Virtualization and 12 factor aren't quite orthogonal, they do overlap a bit. The former is an 'easy' solution, you just build your app however you like and as long as it will run in a container, you're fine. The latter is much harder, you have to make your app totally stateless.


I've never seen Docker/LXC as a "virtualization" solution; it's an isolation tool, to firewall off exploited services from their siblings and hosts (which then allows things like PaaS multitenancy.) Used in that sense--where anything that breaks isolation (like host-mounted volumes) is disallowed--Docker does indeed require 12-factor-structured apps, to do anything of use.



Anyone with hands on experience to compare Deis to something like salt cloud (from saltstack) ?

I know one is using chef and the other is using saltstack, but i'm talking configuration, ease of deployment and reliability.


"Deis is designed to work with any cloud provider, although only EC2 is currently supported."

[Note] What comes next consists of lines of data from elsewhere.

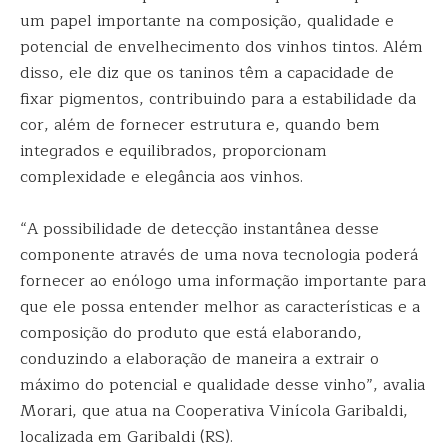
um papel importante na composição, qualidade e
potencial de envelhecimento dos vinhos tintos. Além
disso, ele diz que os taninos têm a capacidade de
fixar pigmentos, contribuindo para a estabilidade da
cor, além de fornecer estrutura e, quando bem
integrados e equilibrados, proporcionam
complexidade e elegância aos vinhos.
“A possibilidade de detecção instantânea desse
componente através de uma nova tecnologia poderá
fornecer ao enólogo uma informação importante para
que ele possa entender melhor as características e a
composição do produto que está elaborando,
conduzindo a elaboração de maneira a extrair o
máximo do potencial e qualidade desse vinho”, avalia
Morari, que atua na Cooperativa Vinícola Garibaldi,
localizada em Garibaldi (RS).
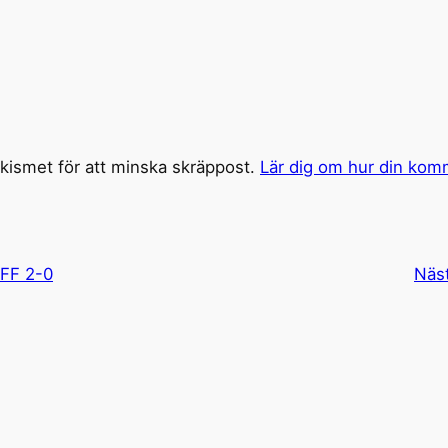
ismet för att minska skräppost.
Lär dig om hur din kom
 FF 2-0
Näs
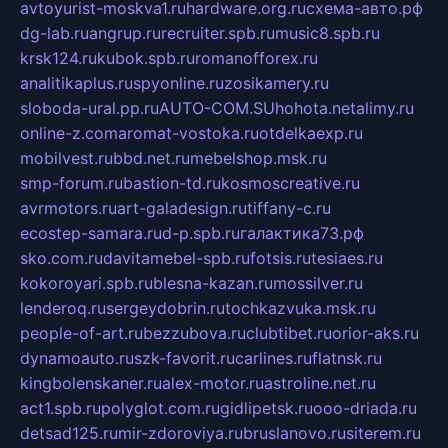
avtoyurist-moskva1.ru
hardware.org.ru
схема-авто.рф
dg-lab.ru
angrup.ru
recruiter.spb.ru
music8.spb.ru
krsk124.ru
kubok.spb.ru
romanofforex.ru
analitikaplus.ru
spyonline.ru
zosikamery.ru
sloboda-ural.pp.ru
AUTO-COM.SU
hohota.net
alimy.ru
online-z.com
aromat-vostoka.ru
otdelkaexp.ru
mobilvest.ru
bbd.net.ru
mebelshop.msk.ru
smp-forum.ru
bastion-td.ru
kosmoscreative.ru
avrmotors.ru
art-galadesign.ru
tiffany-c.ru
ecostep-samara.ru
d-p.spb.ru
галактика73.рф
sko.com.ru
davitamebel-spb.ru
fotsis.ru
tesiaes.ru
kokoroyari.spb.ru
blesna-kazan.ru
mossilver.ru
lenderoq.ru
sergeydobrin.ru
tochkazvuka.msk.ru
people-of-art.ru
bezzubova.ru
clubtibet.ru
orior-aks.ru
dynamoauto.ru
szk-favorit.ru
carlines.ru
flatnsk.ru
kingbolenskaner.ru
alex-motor.ru
astroline.net.ru
act1.spb.ru
polyglot.com.ru
gidlipetsk.ru
ooo-driada.ru
detsad125.ru
mir-zdoroviya.ru
bruslanovo.ru
siterem.ru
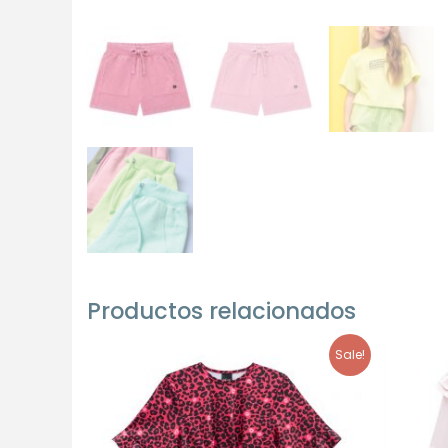
Productos relacionados
Sale!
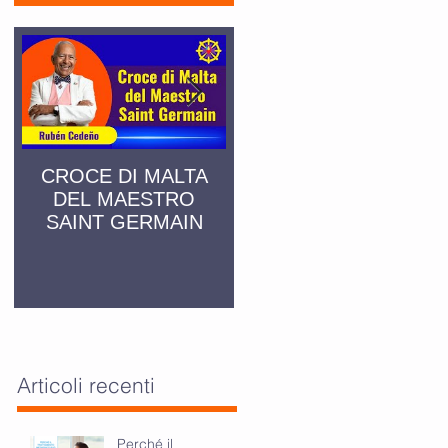
CROCE DI MALTA
SAN PIETRO IN
DEL MAESTRO
MONTORIO
SAINT GERMAIN
Articoli recenti
Perché il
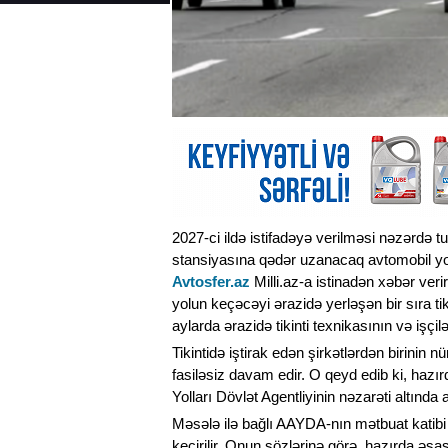
2027-ci ildə istifadəyə verilməsi nəzərdə
stansiyasına qədər uzanacaq avtomobil yolun
Avtosfer.az
Milli.az-a istinadən xəbər verir
yolun keçəcəyi ərazidə yerləşən bir sıra ti
aylarda ərazidə tikinti texnikasının və işçil
Tikintidə iştirak edən şirkətlərdən birinin 
fasiləsiz davam edir. O qeyd edib ki, haz
Yolları Dövlət Agentliyinin nəzarəti altında a
Məsələ ilə bağlı AAYDA-nın mətbuat katibi An
keçirilir. Onun sözlərinə görə, hazırda əs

Any idea when out of the box Azure support is coming?


We started the Azure integration and got hung up with their Python SDK. We're actively working with the Microsoft guys on it, but I wouldn't expect anything usable for a few months.


So the perceived value of Flynn vs. Deis will be that it's:

1. implemented in Go vs. Python+Ruby which means no dependencies, easier install, etc.

2. Modular architecture: in addition to Docker will also use CoreOS and etcd.


I would say Deis's perceived value is:

1. Built using DevOps tools widely in use (i.e. Chef) so it integrates easily into most environments and is an easier sell to conservative Ops teams

2. Implemented with Django, Celery and other components that may not be as sexy as writing from scratch in Go, but are battle tested -- which is a big plus for application platforms.

In my opinion, there's room for both approaches in the Docker PaaS world.